▸ Action item A
Which people are named in the article about CBC's Site C coverage? List every one.
▸ Action item B
Can you resume the article about CBC's Site C coverage from the point where it stops?

▸ Reading text
+---+
Odd times at the Mother Corp. on the Left Coast.
Richard Zussman is now the ex-CBC reporter at the British Columbia Legislature, after being fired for co-writing a book about the sensational 2017 transition from the BC Liberals to the NDP with a reporter from a competing media company, Postmedia’s Rob Shaw. Zussman hasn’t spoken publicly and CBC has only vaguely addressed the controversy, claiming the termination was not “simply for co-authoring a book.” CBC spokesman Chuck Thompson said there were breaches of the code of conduct, conflict of interest and the collective bargaining agreement.
If not for this, Zussman would most certainly have reported from Victoria on the momentous Dec. 11 announcement that the NDP government would carry-on with the BC Liberal-started Site C dam, now estimated to cost BC Hydro ratepayers $10.7 billion.
One of those happy with the decision was Bill Tieleman, the former NDP strategist, part-time media commentator and West Star Communications public relations consultant and lobbyist. CBC called upon him, along with BC Liberal pundit Alise Mills, for its B.C. Political Panel on the 6 p.m. Vancouver News with anchor Dan Burritt.
The segment began 38 minutes into the telecast. Tieleman and Mills agreed for once — that Premier John Horgan made the right decision to keep building the dam.
Burritt, however, did not mention one of the major reasons why Tieleman is pro-Site C.
Tieleman is a registered lobbyist for several labour unions that will benefit from the decision. He was involved in the public relations campaign for the pro-Site C Allied Hydro Council of B.C.
Tieleman’s registration with the Office of the Registry of Lobbyists for the International Association of Heat and Frost Insulators and Asbestos Workers – Local 118 described the objective to “Promote the creation and protection of private sector jobs, economic development and fair labour laws in regard to BC Hydro, Site C dam project and other infrastructure.”
The omission of the disclosure from the TV newscast was in stark contrast to the disclosure made on the earlier broadcast of CBC Radio One’s On the Coast with Stephen Quinn.
Host Quinn said this about Tieleman’s pro-Site C interests: “I will mention as well that Bill does communications work for some of the groups, including the B.C. Building Trades Council which represents construction unions, which are in favour of the Site C dam. So Bill does carry with him a particular point of view when it comes to this.”
+---+
[Image sets with camera poses]
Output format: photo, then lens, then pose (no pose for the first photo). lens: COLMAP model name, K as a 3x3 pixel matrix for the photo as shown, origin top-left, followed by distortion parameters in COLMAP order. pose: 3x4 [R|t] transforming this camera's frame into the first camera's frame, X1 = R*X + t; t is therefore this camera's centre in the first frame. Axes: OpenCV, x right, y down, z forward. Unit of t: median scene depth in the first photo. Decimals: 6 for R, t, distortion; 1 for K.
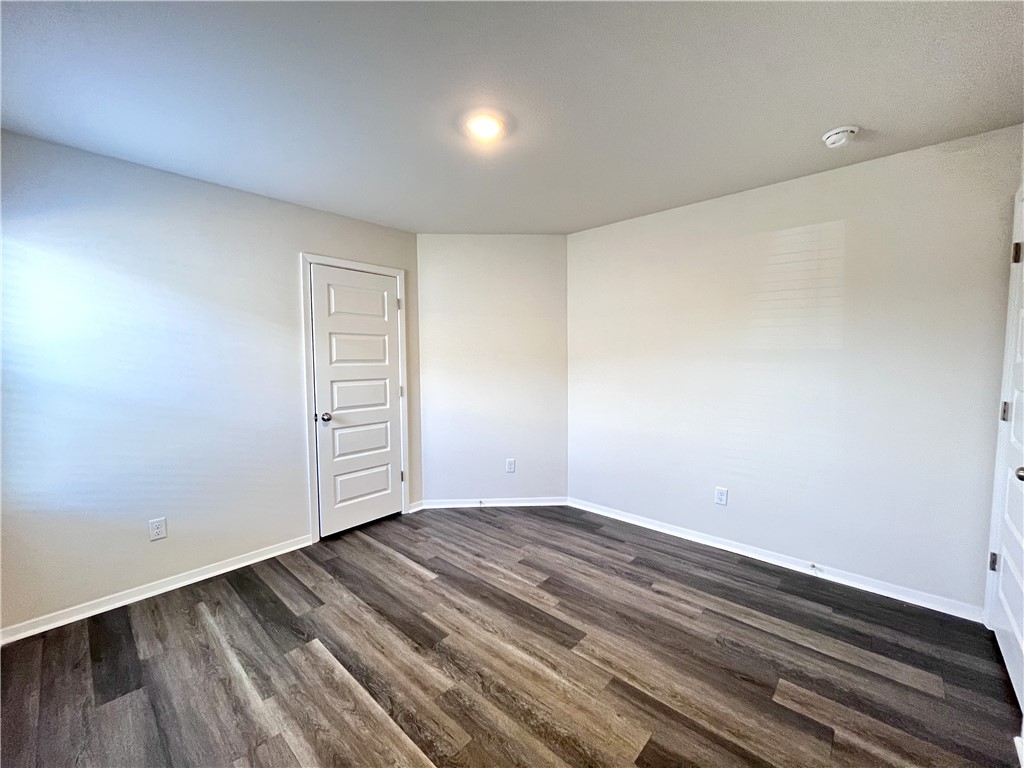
lens RADIAL K [[415.0, 0, 512.0], [0, 415.0, 384.0], [0, 0, 1]] dist [-0.001886, 0.000068]
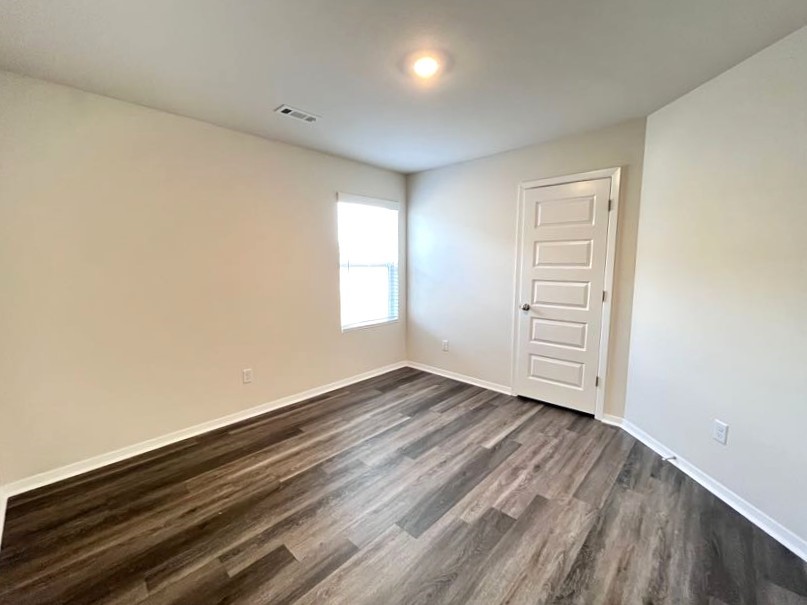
lens RADIAL K [[340.0, 0, 403.5], [0, 340.0, 302.5], [0, 0, 1]] dist [-0.000885, -0.000096]
pose [[-0.017519, 0.124773, -0.992031, 0.663277], [-0.060921, 0.990206, 0.125619, -0.048835], [0.997989, 0.062636, -0.009746, 0.670509]]
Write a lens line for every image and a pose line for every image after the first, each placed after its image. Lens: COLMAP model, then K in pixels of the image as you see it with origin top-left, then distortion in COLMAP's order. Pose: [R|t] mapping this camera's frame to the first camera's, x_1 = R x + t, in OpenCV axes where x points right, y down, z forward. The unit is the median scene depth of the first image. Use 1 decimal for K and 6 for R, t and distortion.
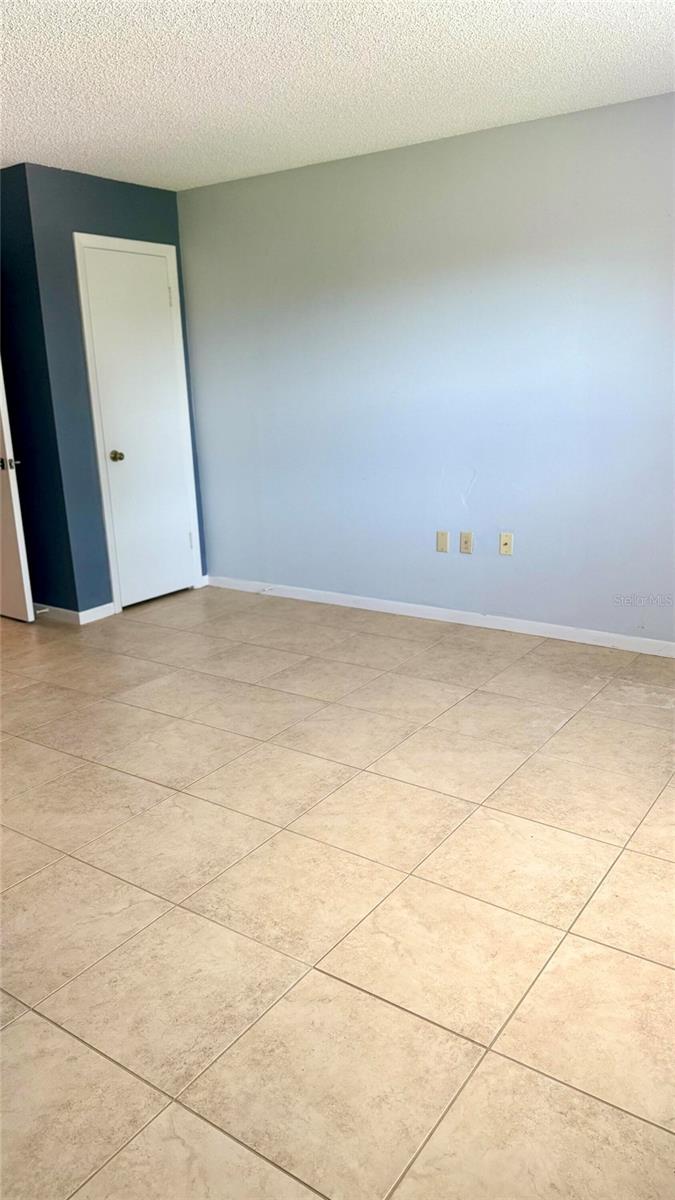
lens RADIAL K [[836.6, 0, 337.5], [0, 836.6, 600.0], [0, 0, 1]] dist [0.078659, -0.171652]
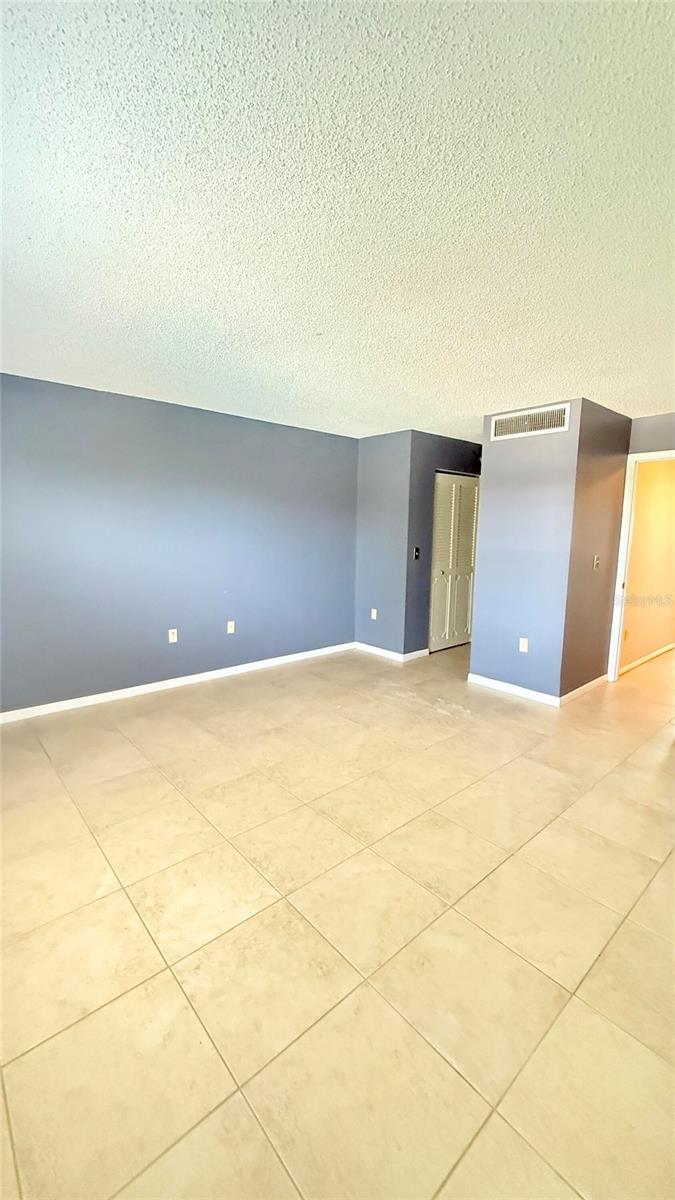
lens RADIAL K [[483.0, 0, 337.5], [0, 483.0, 600.0], [0, 0, 1]] dist [-0.002980, -0.000098]
pose [[-0.236819, 0.176658, -0.955358, 0.750259], [-0.262065, 0.935266, 0.237905, -0.343752], [0.935542, 0.306706, -0.175193, 1.084511]]
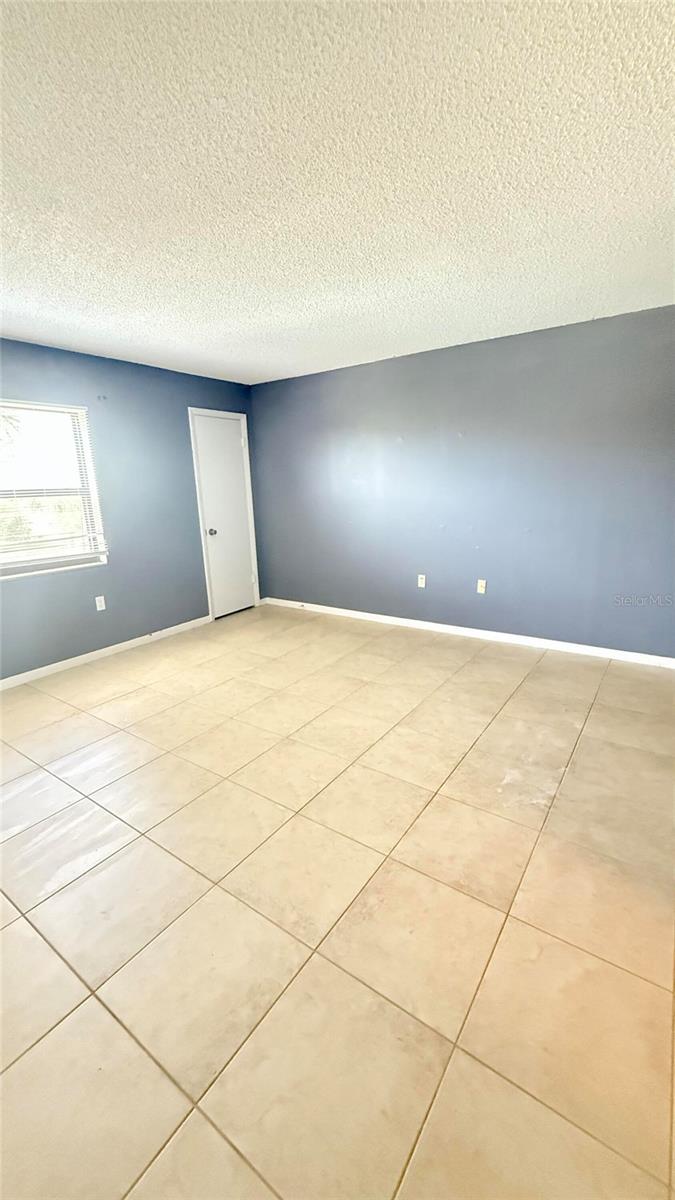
lens RADIAL K [[483.0, 0, 337.5], [0, 483.0, 600.0], [0, 0, 1]] dist [-0.002980, -0.000098]
pose [[-0.997639, 0.064397, 0.023868, -0.352871], [0.067779, 0.867164, 0.493389, -0.505394], [0.011075, 0.493842, -0.869481, 1.824627]]
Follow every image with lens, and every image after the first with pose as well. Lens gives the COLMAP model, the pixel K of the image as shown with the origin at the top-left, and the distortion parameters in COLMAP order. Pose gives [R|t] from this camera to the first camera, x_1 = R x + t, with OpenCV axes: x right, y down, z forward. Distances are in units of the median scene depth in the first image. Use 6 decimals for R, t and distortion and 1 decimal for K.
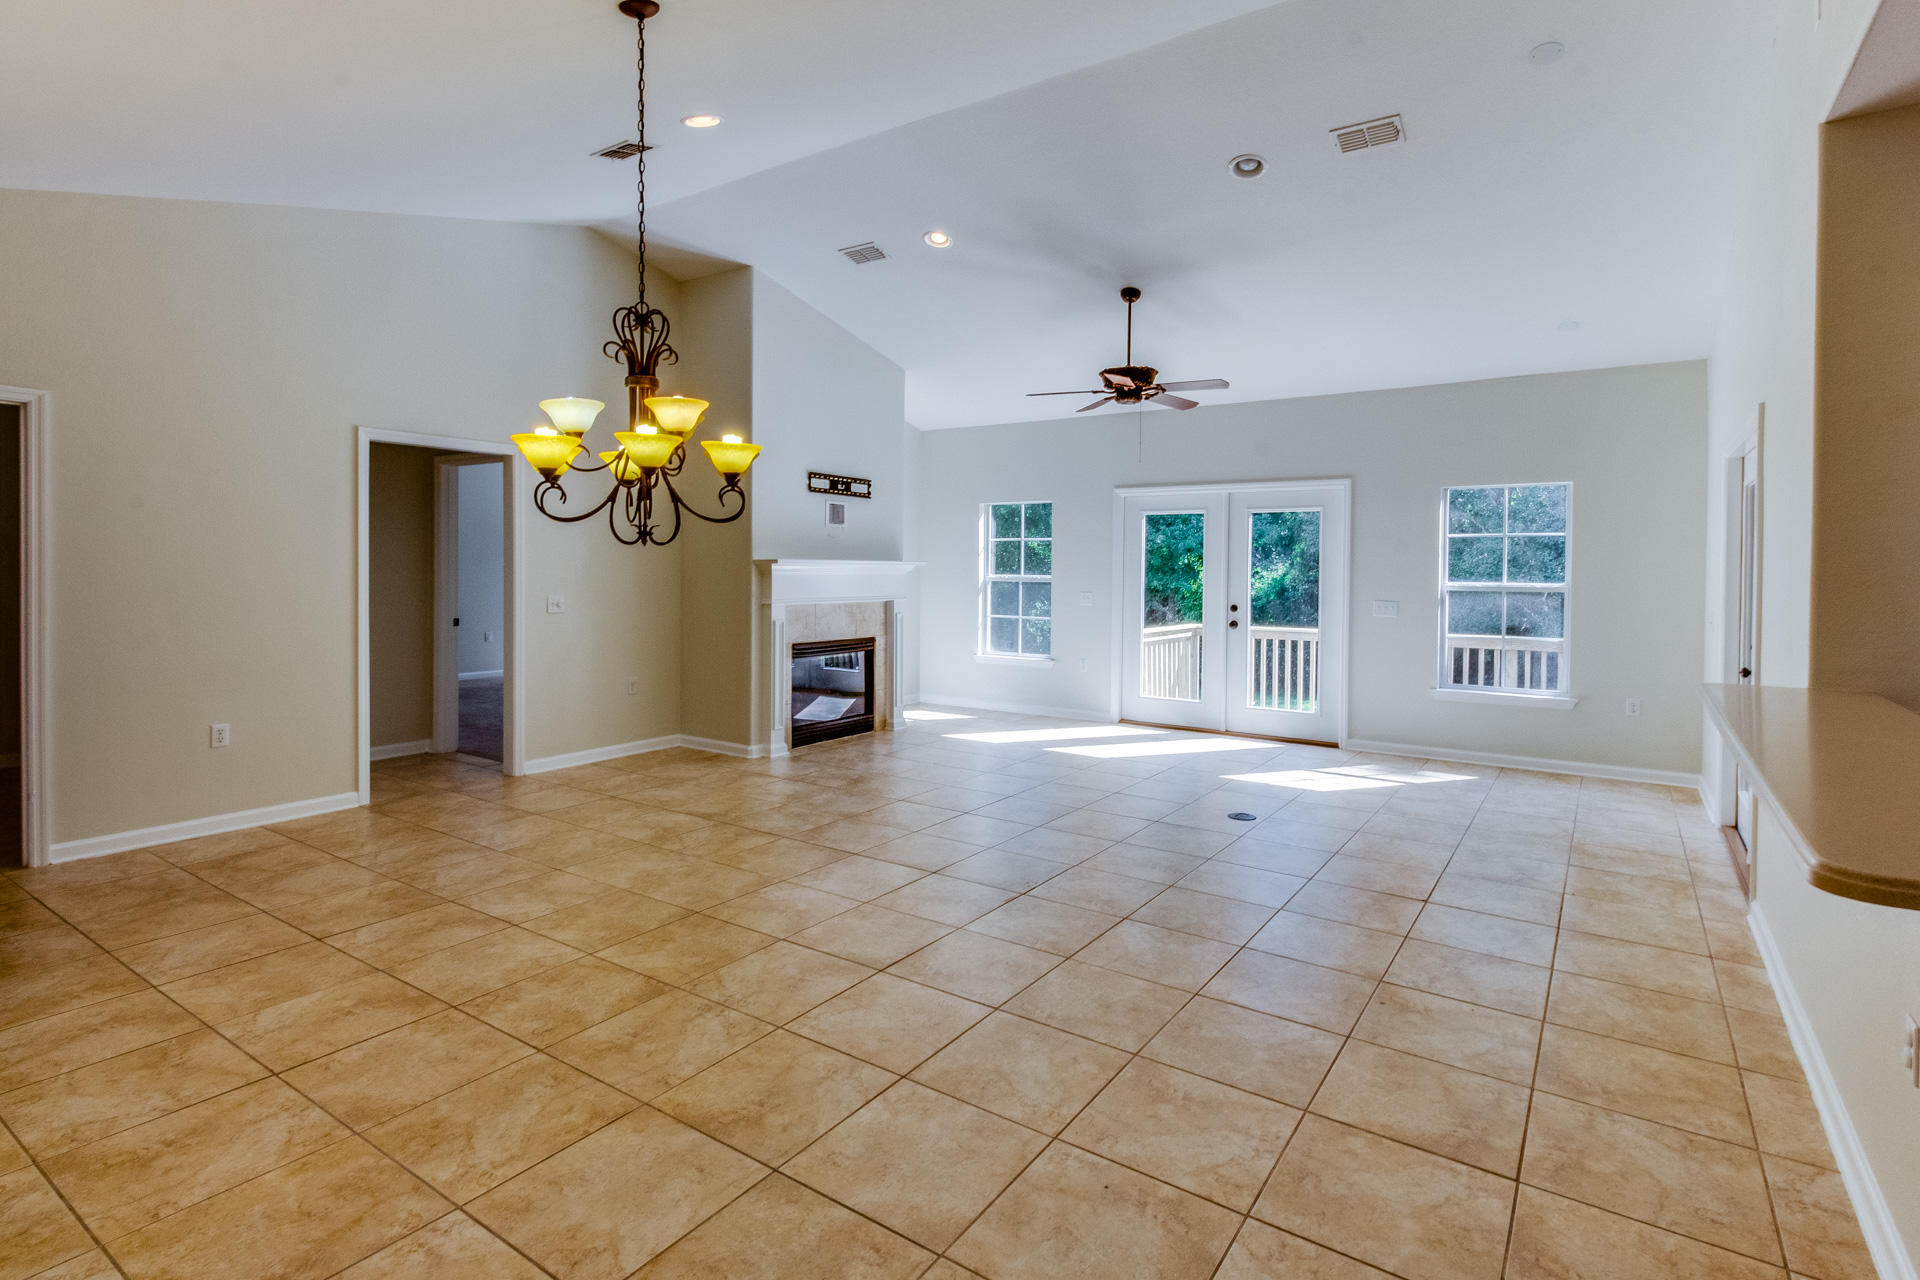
lens RADIAL K [[938.8, 0, 991.3], [0, 938.8, 576.6], [0, 0, 1]] dist [0.018179, -0.006752]
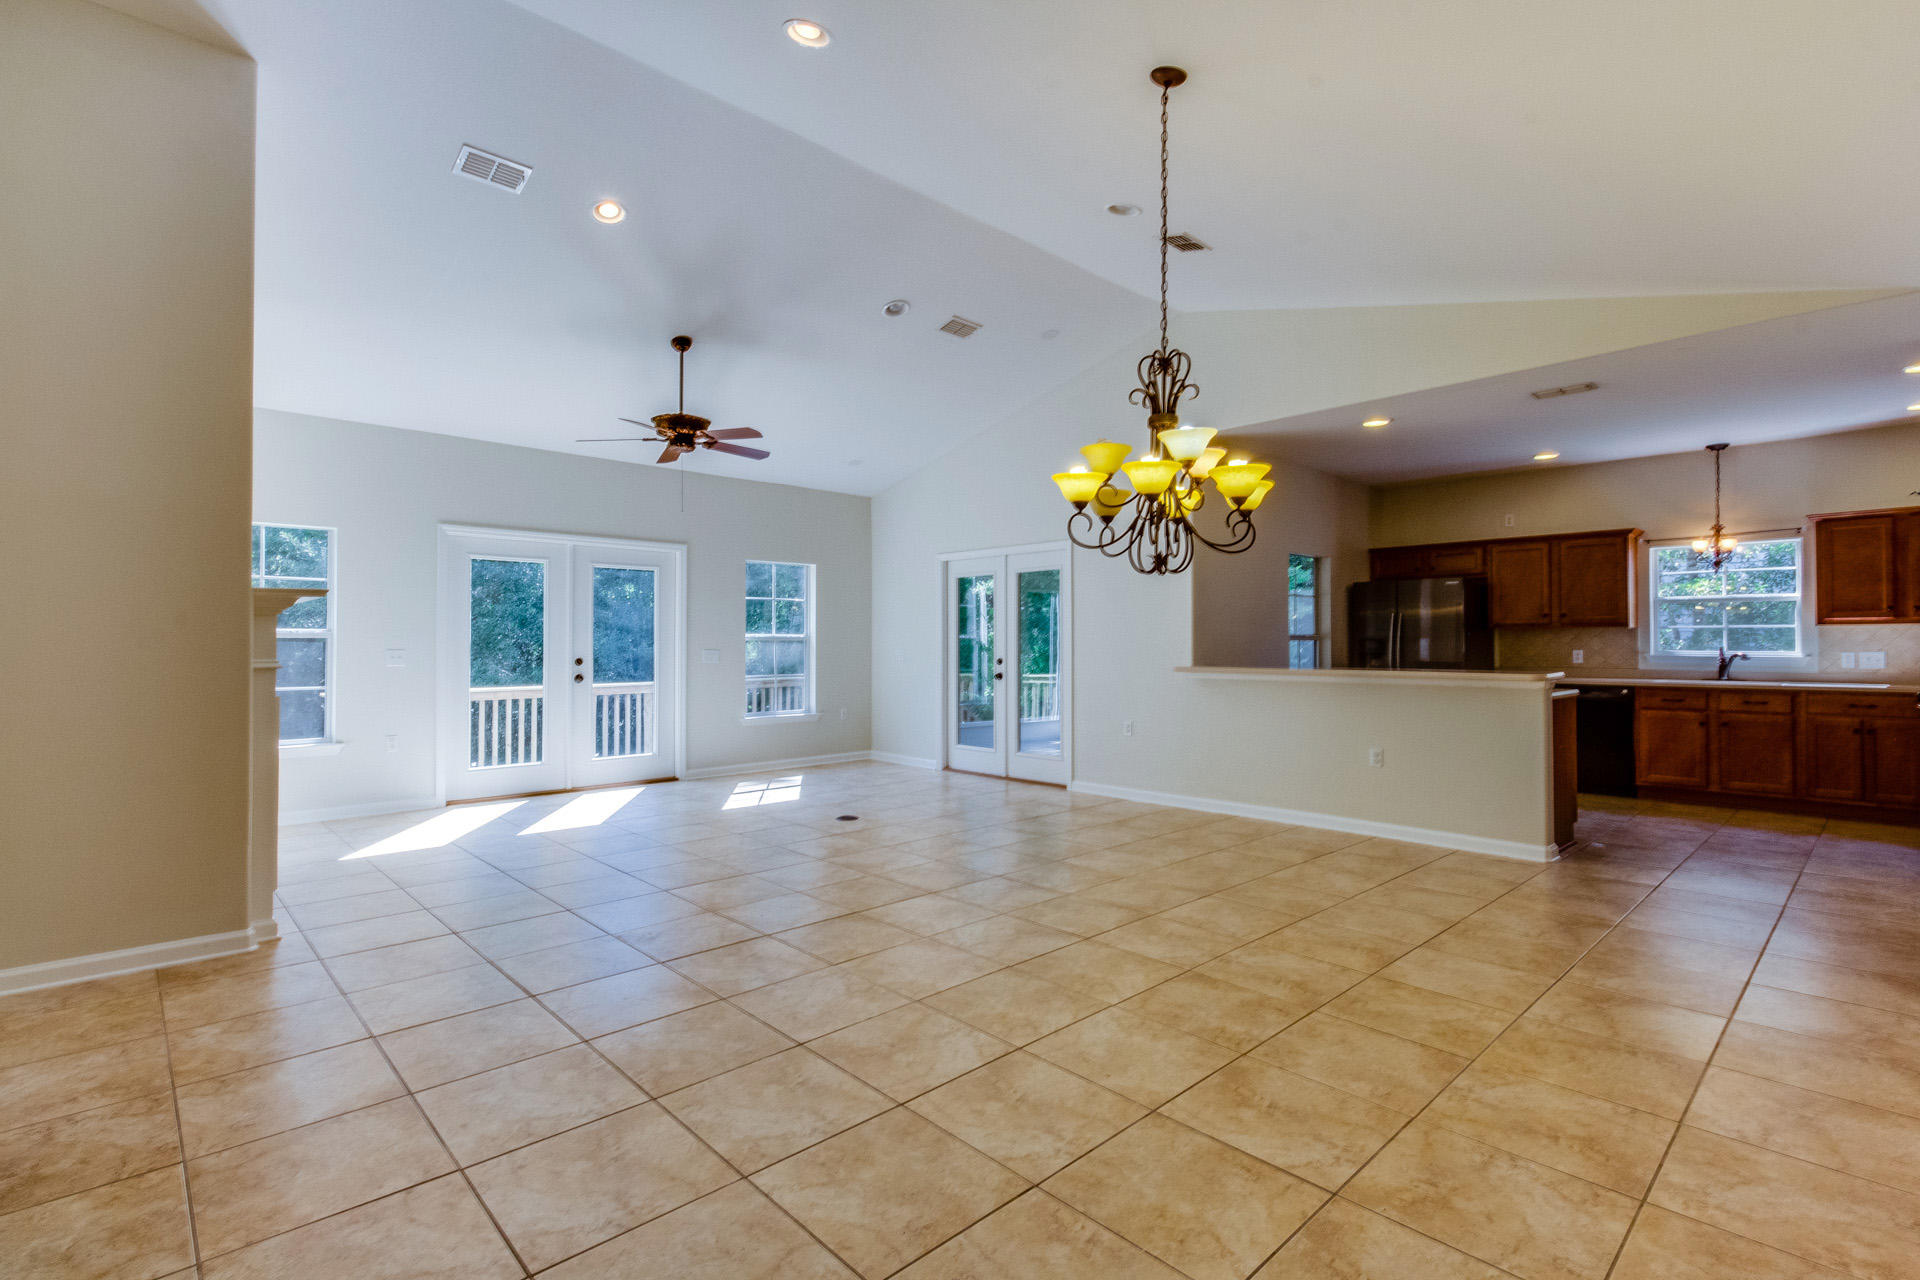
lens RADIAL K [[938.8, 0, 894.2], [0, 938.8, 630.8], [0, 0, 1]] dist [0.018179, -0.006752]
pose [[0.230033, 0.007920, 0.973151, -0.770796], [0.013994, 0.999837, -0.011445, 0.020502], [-0.973082, 0.016251, 0.229885, 0.550984]]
+---+
▸ Result A
Richard Zussman, Rob Shaw, Chuck Thompson, Bill Tieleman, Alise Mills, Dan Burritt, John Horgan, Stephen Quinn

▸ Result B
Tieleman told theBreaker that he was not aware why there was no similar disclosure on the TV newscast or what the CBC TV policy is. “But I am, of course, willing to disclose anything they feel is pertinent to viewers,” he said.
News director Wayne Williams told theBreaker: “We should have known that and shared the information with our audience so that they could understand that context for how Mr. Tieleman responded.”
Burritt offered a clarification on the Dec. 12 newscast: “In the interest of complete transparency, we failed to tell you at that time last night that Bill Tieleman has also done lobbying and communications work for groups including the Allied Hydro Council and some of its affiliated unions which are in favour of Site C.”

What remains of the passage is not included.